The rolls puff up as they bake, and while mine did come out with some “horns” and such like, they were oh-so-tender and light, while at the same time moist and tasty. I noticed that the Examiner recipe does have you make balls of the dough, which would reduce the prickly nature of the crust somewhat. But my dough was not firm enough for that.
The thin crispy crust broke open to reveal an interior that was not doughy at all, but very cheesy, with a stretchy “crumb.” No need for extra butter or anything. One eater said they were “intense.”
We all noticed the likeness to mochi, the Japanese term for food that is chewy like this and often made with a highly-refined rice flour called mochiko. I think if you like mochi-anything, you would love these buns. I’ll tell you more about mochi in another post.
Mr.
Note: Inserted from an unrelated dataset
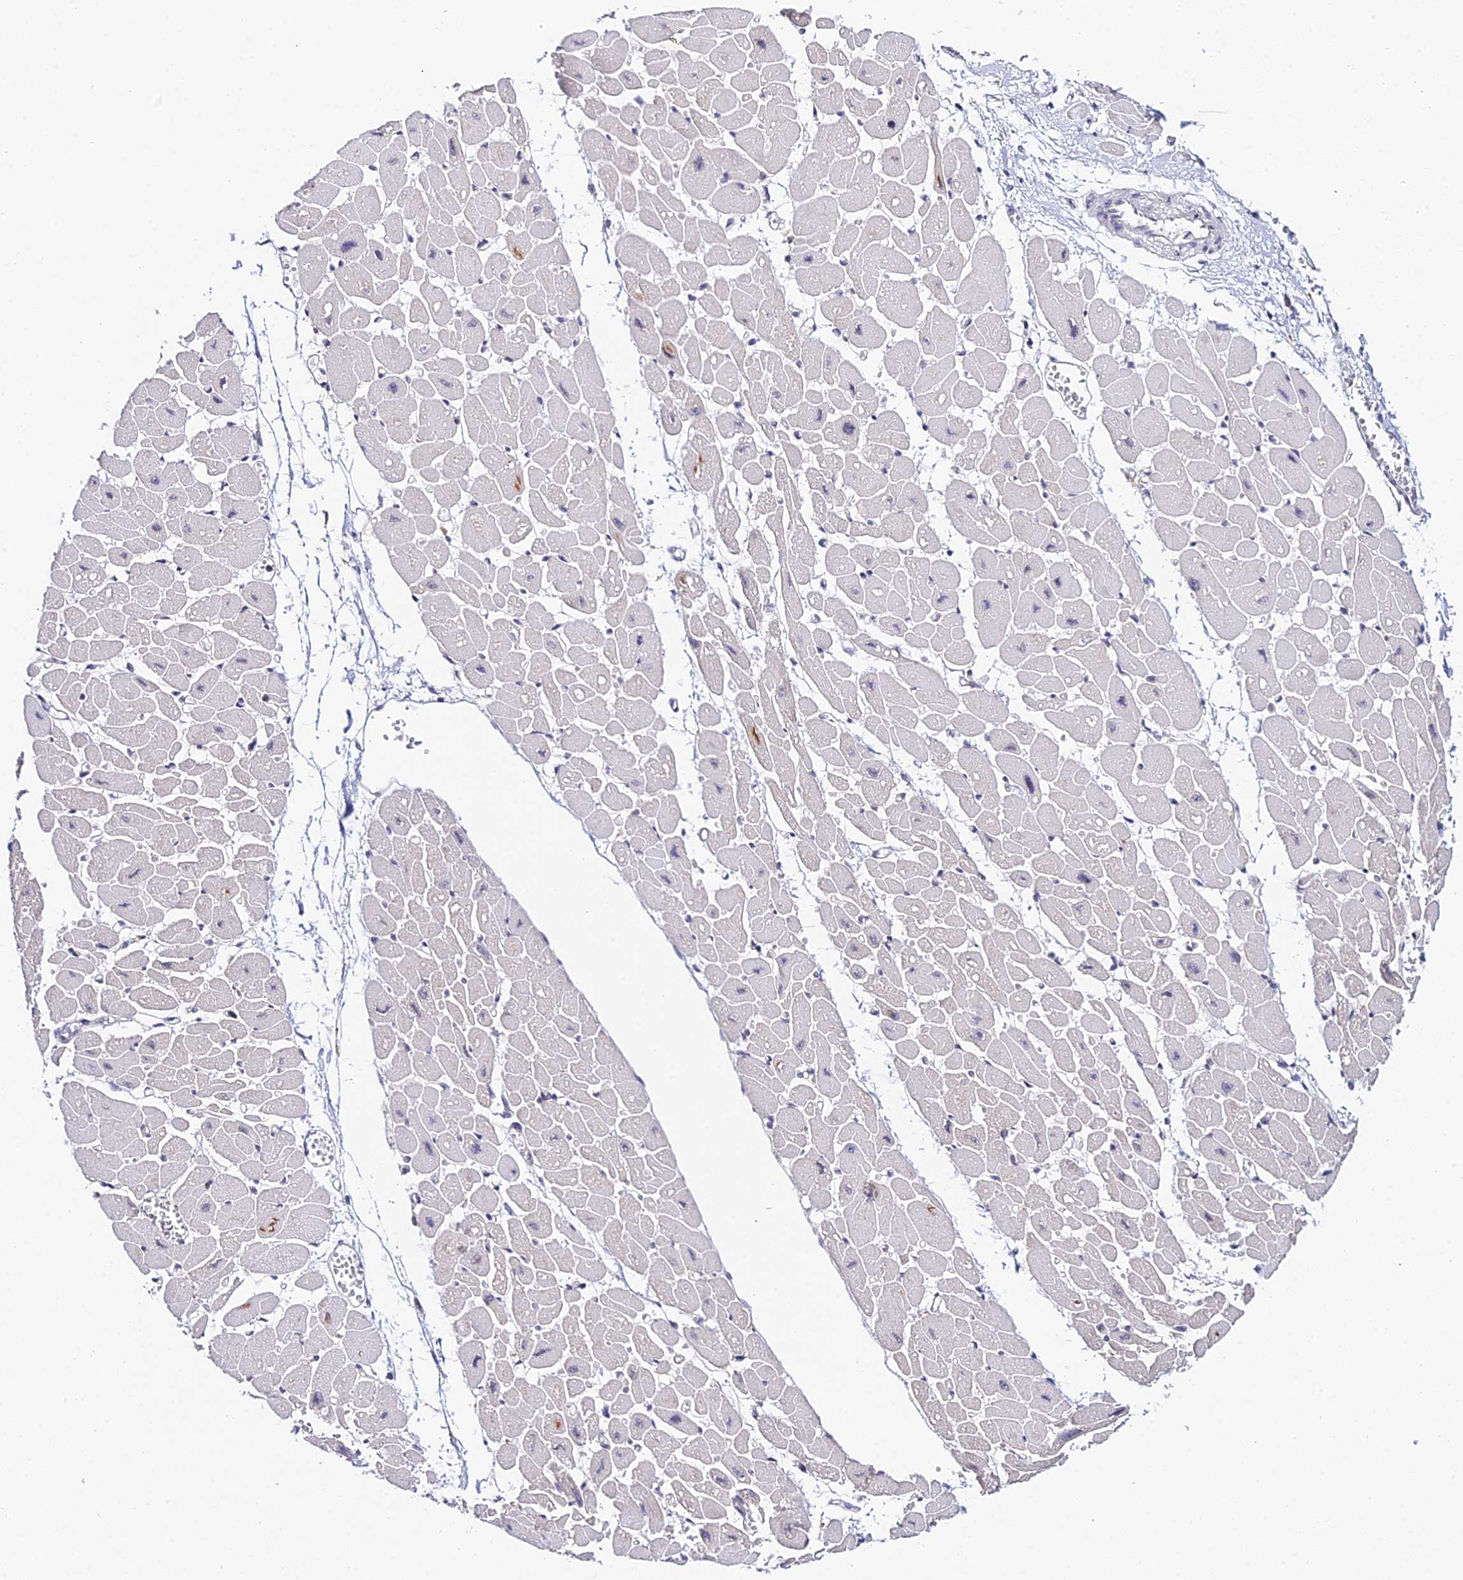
{"staining": {"intensity": "weak", "quantity": "<25%", "location": "cytoplasmic/membranous,nuclear"}, "tissue": "heart muscle", "cell_type": "Cardiomyocytes", "image_type": "normal", "snomed": [{"axis": "morphology", "description": "Normal tissue, NOS"}, {"axis": "topography", "description": "Heart"}], "caption": "Cardiomyocytes are negative for brown protein staining in normal heart muscle. (DAB immunohistochemistry, high magnification).", "gene": "TEKT1", "patient": {"sex": "female", "age": 54}}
Glad doesn’t like mochi, and he didn’t like the Brazilian Cheese Breads. Too bad.
I put the leftovers in the freezer, even though the original recipes say to only bake as many as you need and to freeze the balls instead, etc. This morning we put them in the microwave for a few seconds and they came out quite delicious.
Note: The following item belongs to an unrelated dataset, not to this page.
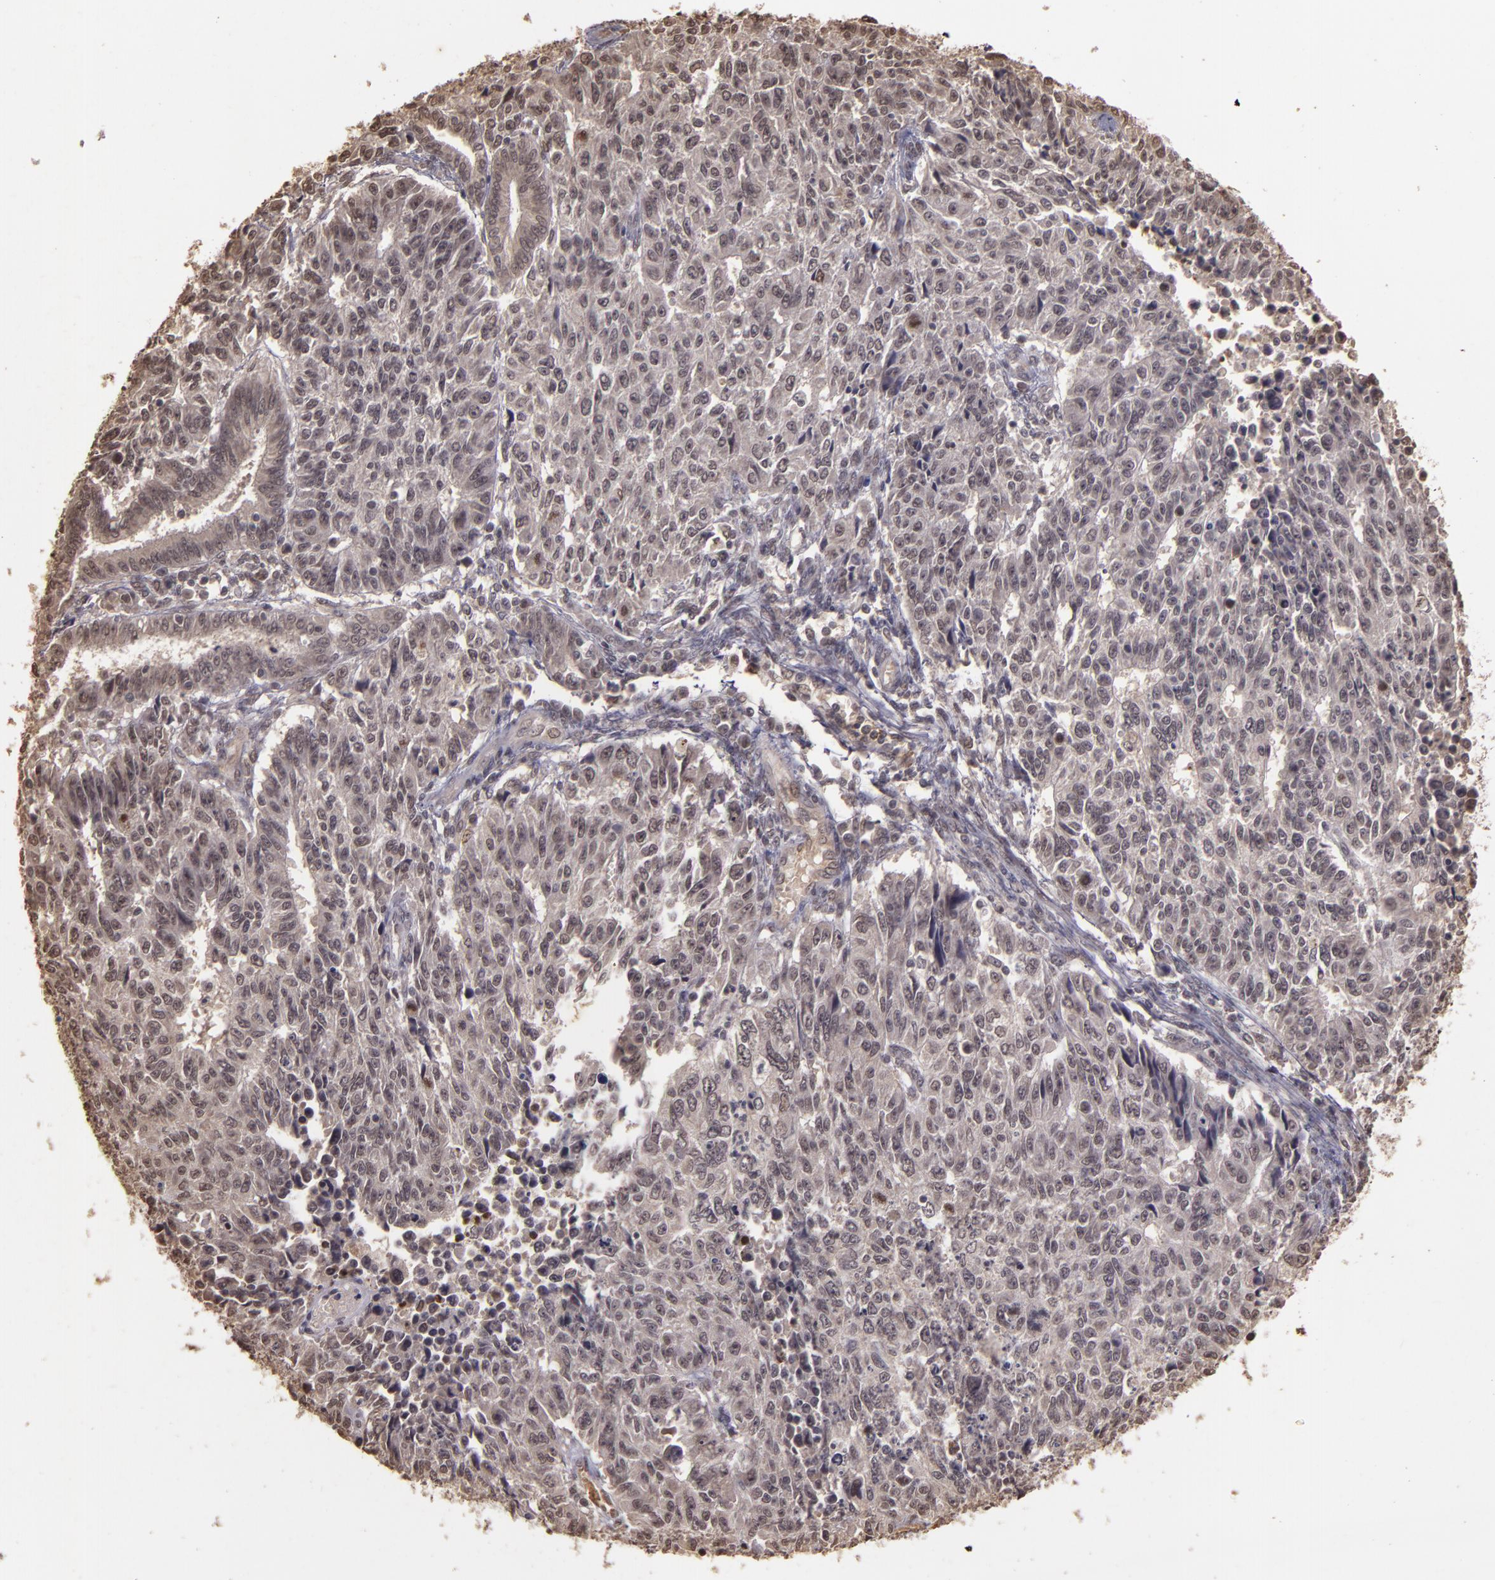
{"staining": {"intensity": "weak", "quantity": ">75%", "location": "cytoplasmic/membranous,nuclear"}, "tissue": "endometrial cancer", "cell_type": "Tumor cells", "image_type": "cancer", "snomed": [{"axis": "morphology", "description": "Adenocarcinoma, NOS"}, {"axis": "topography", "description": "Endometrium"}], "caption": "This histopathology image displays immunohistochemistry staining of human adenocarcinoma (endometrial), with low weak cytoplasmic/membranous and nuclear positivity in about >75% of tumor cells.", "gene": "CUL1", "patient": {"sex": "female", "age": 42}}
The other recipe I tried last week was Sweet Potato Biscuits. I would be happy to live off sweet potatoes, and because they are almost nutritious enough for that, I like to use them in as many ways as possible.
I was a bit skeptical about how flaky a biscuit could be with the addition of vegetables, but they passed that test. Buttermilk biscuits have been my standby, so these were sweet by comparison, but not overly so. They were enjoyed by all. [lost the recipe somehow while trying to edit it at a later date. Sorry.]
5 thoughts on “Biscuits and Buns”
Those both look really good. Everyone in my family loves sweet potatoes; so I should probably try that one out 🙂
Your biscuits look so delish. The Brazilian cheese biscuits reminded me of pop-overs when I saw the picture of them broken open. I love pop-overs.
You're very tricky to put the prettiest biscuit pictures at the top, but I'm always interested in food with “horns.” *wink*
I love the language difference!
In England 'biscuit' means 'cookies'
and what YOU call 'biscuits' we call 'scones' !!
I have never made them with sweet potatoes though. I do often make 'regular' sweet biscuits/scones with a small 2″ cutter- and serve them with jam [jelly] and clotted cream for fancy tea parties.
I'm going to try these sweet potato biscuits. Thank you for sharing the recipe!
I’m going to try this recipe. We make these fairly often – my husband is Brazilian. Thanks for this! They’re great for gluten-free people, too.